Gran Hermano 2011. Aunque hubo dos nominaciones, las cosas picantes aún no sucedieron.
Aunque en la casa los participantes crean que la primera gala de eliminación llegará el próximo domingo, Gran hermano (Telefe) se reservó el dato de que el primer expulsado será elegido el jueves 30, cuando regrese a la conducción Jorge Rial. Anteanoche las primeras nominadas fueron Gisele y Rocío y la noticia sirvió para analizar comportamientos opuestos: la primera lloró y dramatizó hasta el hartazgo, la segunda se rió de su mala suerte.
Con Marley al mando hasta el regreso de vacaciones de Rial, GH marcó 19,3 y fue lo más visto del domingo. Los participantes realizaron el proceso de nominaciones en vivo y se notó el condimento que propone el cambio de reglamento en esta edición del ciclo, ahora que se incluyó el uso de cartas que favorecen y perjudican a los votantes.
Natalí, la santafesina a la que algunos encuentran parecida a Angelina Jolie, y Gisele, la morocha que en este tiempo se mostró como la mediadora de la convivencia, eran quienes la semana pasada habían obtenido los comodines que obligaban a acordar a quien nominar. La dupla resolvió dar sus votos a Tamara (la jujeña que baila en comparsas) y a Martín Pepa (pampeano, uno de los chicos bonitos del grupo). Pero Gran Hermano descubrió que ambas participantes revelaron su complot a Tamara, por lo que fueron sancionadas, con dos votos más cada una.
Por otra parte, justamente Pamela, quien recibió 7 votos, tenía en la manga la carta con la que transfería la mitad de sus votos a otro compañero y decidió dárselos a Rocío, la rubia aspirante a vedette y una de las protagonistas del juego por su carácter extrovertido.
Conocida la noticia de la nominación, Gisele se tiró al piso a lagrimear sin consuelo, como si le hubiese ocurrido una desgracia. Terminó siendo contenida por parte del grupo femenino y pidió a gritos no abandonar el “nido”. Lejos del dramatismo, Rocío dio una clase de cómo relativizar los “problemas” y no exagerar situaciones. Canchera, advirtió que lo que sea “será lo mejor”.

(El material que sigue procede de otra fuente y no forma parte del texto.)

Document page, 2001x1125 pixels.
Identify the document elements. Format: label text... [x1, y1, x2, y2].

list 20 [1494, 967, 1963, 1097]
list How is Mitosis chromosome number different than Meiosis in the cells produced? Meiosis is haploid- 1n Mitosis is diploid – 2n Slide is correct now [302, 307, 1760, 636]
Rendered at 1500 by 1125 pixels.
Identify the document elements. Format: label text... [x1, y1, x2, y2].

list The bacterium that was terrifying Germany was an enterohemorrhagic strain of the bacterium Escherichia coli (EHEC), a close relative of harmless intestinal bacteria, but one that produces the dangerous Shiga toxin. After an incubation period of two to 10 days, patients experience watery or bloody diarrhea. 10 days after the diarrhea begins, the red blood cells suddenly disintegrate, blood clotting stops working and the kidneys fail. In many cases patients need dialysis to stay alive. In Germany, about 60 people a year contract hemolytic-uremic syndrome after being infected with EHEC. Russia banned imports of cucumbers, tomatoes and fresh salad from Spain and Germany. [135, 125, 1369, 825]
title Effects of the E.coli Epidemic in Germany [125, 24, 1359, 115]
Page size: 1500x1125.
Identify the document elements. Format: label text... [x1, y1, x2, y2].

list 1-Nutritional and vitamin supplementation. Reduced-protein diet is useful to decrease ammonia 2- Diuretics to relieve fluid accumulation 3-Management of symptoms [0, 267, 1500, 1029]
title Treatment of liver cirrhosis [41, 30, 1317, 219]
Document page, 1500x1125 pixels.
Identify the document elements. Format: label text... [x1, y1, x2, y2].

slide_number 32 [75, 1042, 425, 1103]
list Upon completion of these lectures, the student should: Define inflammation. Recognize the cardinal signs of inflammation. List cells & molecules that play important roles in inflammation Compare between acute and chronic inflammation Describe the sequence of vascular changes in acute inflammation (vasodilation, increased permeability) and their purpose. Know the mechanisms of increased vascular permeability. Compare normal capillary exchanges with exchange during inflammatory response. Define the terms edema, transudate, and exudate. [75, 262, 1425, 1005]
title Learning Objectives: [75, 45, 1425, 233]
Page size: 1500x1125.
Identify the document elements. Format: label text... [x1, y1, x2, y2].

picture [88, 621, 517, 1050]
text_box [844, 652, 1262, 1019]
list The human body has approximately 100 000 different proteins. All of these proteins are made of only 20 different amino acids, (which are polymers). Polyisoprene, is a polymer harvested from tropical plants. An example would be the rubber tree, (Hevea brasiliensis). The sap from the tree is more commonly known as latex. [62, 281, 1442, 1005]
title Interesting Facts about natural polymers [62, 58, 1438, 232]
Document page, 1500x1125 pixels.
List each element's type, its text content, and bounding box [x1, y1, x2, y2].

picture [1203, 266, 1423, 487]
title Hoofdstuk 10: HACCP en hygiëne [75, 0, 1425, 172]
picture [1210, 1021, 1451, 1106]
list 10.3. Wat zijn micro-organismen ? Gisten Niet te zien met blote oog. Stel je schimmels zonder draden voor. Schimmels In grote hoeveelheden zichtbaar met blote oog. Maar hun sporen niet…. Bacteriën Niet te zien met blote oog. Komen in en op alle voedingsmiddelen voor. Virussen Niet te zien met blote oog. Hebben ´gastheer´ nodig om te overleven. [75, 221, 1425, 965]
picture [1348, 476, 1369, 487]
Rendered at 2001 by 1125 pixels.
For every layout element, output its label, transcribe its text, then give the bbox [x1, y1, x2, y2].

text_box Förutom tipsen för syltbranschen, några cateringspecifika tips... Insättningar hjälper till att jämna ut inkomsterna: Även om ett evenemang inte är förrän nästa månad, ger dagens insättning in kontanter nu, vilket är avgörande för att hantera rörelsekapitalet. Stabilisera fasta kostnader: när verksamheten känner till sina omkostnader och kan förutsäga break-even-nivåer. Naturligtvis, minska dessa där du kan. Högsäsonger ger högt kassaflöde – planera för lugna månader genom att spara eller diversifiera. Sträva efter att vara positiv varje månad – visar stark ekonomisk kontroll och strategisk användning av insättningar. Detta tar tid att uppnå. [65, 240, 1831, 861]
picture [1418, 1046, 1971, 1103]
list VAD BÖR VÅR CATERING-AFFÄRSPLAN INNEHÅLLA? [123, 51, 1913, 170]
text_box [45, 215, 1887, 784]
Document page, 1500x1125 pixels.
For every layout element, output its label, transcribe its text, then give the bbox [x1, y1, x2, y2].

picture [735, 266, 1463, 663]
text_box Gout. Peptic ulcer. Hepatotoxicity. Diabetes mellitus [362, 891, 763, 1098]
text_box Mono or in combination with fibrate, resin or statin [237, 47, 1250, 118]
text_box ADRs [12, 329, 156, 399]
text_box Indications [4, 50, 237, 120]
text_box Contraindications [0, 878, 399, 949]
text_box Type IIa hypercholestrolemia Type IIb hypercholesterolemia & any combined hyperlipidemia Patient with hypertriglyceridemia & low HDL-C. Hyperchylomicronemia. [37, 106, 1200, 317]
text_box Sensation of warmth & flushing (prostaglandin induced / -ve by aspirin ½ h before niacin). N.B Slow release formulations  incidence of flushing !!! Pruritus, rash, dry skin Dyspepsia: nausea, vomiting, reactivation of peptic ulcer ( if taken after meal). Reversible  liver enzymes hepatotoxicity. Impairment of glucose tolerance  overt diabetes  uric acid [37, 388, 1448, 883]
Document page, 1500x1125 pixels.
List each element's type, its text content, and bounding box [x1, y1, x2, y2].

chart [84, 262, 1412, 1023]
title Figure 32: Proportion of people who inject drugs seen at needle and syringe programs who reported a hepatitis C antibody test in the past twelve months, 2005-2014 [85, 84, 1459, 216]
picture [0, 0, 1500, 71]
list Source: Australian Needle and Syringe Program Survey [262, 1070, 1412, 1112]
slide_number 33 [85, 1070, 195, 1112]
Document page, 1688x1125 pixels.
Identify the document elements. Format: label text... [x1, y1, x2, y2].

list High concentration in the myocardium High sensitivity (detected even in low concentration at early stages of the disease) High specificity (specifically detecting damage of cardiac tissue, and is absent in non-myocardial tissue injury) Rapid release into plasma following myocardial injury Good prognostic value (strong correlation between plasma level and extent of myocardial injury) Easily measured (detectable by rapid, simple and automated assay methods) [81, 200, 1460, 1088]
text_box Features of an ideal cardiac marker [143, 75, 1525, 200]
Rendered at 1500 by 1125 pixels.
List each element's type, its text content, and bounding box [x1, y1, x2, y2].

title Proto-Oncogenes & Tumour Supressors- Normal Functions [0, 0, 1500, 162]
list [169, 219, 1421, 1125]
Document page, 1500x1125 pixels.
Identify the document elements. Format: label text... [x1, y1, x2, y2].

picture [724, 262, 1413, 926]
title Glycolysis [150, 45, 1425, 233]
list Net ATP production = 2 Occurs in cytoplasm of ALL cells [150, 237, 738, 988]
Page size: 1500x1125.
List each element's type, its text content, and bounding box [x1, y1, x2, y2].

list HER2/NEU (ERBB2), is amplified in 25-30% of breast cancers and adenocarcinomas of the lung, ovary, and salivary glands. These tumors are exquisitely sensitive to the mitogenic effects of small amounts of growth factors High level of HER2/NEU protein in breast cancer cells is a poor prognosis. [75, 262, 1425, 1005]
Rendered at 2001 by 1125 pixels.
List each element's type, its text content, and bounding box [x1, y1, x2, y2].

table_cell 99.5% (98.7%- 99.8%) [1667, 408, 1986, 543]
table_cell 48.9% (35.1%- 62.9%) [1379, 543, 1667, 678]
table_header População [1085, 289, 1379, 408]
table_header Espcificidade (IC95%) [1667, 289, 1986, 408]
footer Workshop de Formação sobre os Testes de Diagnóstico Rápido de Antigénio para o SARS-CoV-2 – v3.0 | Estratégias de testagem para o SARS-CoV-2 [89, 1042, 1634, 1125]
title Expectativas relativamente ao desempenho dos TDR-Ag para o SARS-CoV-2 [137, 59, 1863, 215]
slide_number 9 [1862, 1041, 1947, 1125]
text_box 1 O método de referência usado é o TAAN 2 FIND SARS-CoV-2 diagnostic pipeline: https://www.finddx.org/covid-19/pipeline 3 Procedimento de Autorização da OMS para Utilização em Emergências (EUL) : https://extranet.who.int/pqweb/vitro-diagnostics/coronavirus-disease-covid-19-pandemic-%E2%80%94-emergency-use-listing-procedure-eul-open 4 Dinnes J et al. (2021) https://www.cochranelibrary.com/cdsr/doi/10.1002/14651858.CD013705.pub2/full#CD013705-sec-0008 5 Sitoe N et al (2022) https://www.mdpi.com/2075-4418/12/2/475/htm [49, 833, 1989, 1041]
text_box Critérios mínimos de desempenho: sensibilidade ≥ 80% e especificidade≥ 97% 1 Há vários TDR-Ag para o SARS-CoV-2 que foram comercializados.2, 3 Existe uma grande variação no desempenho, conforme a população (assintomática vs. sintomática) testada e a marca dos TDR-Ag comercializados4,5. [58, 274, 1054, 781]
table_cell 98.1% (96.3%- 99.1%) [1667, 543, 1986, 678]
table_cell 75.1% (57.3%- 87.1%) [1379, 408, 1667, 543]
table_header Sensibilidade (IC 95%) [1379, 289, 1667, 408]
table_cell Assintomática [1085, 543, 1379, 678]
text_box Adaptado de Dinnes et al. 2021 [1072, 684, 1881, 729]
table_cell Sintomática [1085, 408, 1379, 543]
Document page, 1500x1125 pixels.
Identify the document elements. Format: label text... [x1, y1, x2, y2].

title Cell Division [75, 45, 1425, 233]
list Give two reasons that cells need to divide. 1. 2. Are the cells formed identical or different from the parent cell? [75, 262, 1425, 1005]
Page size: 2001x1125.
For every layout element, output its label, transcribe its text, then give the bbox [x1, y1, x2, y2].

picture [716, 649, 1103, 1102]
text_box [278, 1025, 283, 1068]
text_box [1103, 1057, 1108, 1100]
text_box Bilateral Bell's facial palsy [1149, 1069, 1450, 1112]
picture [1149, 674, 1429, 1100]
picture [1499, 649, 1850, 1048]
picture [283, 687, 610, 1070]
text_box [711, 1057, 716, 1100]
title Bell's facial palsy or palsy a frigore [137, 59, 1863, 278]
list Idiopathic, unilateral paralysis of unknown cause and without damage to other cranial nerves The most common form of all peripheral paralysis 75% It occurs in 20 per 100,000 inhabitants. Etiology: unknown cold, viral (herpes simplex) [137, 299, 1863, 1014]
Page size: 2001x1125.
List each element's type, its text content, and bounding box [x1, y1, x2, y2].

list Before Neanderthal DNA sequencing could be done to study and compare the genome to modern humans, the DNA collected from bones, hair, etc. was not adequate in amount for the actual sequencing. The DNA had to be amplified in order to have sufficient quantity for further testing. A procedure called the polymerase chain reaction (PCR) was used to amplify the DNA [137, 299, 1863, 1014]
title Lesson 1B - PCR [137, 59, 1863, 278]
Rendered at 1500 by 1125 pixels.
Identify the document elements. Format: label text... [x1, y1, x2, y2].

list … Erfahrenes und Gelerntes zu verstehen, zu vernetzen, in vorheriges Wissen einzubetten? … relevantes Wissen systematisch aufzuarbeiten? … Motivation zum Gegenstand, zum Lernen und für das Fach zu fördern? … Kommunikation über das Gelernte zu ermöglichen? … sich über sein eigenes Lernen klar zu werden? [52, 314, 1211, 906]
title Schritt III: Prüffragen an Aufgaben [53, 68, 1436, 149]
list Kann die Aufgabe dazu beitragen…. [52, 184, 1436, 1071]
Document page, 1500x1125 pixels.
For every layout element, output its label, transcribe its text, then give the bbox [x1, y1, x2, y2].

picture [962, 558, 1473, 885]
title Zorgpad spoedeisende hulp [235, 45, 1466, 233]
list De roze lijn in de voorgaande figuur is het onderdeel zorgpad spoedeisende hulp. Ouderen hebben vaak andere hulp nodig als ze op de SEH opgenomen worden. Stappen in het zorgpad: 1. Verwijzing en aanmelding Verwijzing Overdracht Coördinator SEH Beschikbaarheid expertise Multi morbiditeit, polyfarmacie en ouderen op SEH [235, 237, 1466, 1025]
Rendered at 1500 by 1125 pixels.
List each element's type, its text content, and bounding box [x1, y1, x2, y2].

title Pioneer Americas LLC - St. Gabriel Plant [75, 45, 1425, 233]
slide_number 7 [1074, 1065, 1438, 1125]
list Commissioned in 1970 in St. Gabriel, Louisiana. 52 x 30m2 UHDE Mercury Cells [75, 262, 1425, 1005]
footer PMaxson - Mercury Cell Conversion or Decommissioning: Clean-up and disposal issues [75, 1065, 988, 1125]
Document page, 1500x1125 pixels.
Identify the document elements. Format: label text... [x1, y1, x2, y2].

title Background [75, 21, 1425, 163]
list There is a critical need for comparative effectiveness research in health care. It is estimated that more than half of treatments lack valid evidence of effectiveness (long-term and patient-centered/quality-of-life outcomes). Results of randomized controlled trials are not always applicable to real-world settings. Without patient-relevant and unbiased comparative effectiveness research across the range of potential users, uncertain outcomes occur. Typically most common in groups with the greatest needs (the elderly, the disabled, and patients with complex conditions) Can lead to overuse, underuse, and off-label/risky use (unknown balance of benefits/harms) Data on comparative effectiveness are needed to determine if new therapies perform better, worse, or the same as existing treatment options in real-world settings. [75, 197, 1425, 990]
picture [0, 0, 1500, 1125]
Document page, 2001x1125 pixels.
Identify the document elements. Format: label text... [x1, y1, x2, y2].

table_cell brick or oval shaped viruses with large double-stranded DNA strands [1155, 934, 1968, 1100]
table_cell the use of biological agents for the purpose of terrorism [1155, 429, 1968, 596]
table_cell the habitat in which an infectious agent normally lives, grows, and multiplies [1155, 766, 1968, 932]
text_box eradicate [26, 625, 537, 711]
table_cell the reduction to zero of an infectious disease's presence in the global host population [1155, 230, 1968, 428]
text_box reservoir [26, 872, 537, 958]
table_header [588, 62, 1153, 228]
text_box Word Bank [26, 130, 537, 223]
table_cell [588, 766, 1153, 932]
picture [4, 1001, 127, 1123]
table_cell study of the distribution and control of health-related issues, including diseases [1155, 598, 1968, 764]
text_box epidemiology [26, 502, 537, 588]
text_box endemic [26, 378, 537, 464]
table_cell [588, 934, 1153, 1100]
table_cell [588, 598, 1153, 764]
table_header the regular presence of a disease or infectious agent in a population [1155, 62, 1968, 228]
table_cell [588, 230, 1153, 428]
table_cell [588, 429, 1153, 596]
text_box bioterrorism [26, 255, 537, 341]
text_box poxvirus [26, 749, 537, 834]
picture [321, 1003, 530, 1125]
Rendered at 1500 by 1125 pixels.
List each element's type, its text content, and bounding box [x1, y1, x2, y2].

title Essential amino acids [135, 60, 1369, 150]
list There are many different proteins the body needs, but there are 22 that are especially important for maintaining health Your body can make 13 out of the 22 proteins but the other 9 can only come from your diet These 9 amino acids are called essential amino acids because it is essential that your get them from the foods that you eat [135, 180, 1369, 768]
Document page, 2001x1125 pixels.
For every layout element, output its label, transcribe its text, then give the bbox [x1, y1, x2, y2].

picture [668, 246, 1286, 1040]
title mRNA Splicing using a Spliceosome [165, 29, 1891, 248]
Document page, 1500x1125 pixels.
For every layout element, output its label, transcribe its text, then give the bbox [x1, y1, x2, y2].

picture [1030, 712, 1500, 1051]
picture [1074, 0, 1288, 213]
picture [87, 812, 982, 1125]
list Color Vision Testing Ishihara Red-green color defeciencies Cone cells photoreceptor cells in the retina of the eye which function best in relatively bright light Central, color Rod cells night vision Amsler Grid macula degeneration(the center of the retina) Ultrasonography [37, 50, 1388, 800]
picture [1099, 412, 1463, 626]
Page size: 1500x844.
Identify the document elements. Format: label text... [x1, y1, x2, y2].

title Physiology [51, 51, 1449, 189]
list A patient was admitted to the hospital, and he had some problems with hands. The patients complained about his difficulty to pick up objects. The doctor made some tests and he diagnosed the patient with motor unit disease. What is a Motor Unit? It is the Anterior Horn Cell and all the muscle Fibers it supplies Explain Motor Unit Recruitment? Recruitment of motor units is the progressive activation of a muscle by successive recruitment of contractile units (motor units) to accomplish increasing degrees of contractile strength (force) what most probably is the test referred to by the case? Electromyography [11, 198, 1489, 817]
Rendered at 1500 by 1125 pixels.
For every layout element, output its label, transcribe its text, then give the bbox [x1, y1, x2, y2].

Entre las escasas novedades de la casa más famosa, ayer, al cierre de esta edición, ingresaba la compra semanal, que estuvo a cargo de Martín Pepa, poco conocedor de armado de presupuestos y necesidades domésticas. Cinco días atrás los 20 habitantes tuvieron que custodiar un reloj de arena que debía estar en funcionamiento constante durante 76 horas. No lo lograron y por eso contaron con la mitad del dinero dispuesto para la comida. Las novedades de las próximas horas quizá pasen por el mal humor y las peleas que ocasionará la falta de determinados alimentos.
Hoy y pasado mañana, a las 22. 30, se verá el debate, con la conducción de Mariano Peluffo. A más de una semana de comenzado el juego, el escándalo, las de-savenencias, los romances, las conspiraciones y las grandes revelaciones brillan por su ausencia. Lo picante que prometían las promociones, aún es deuda.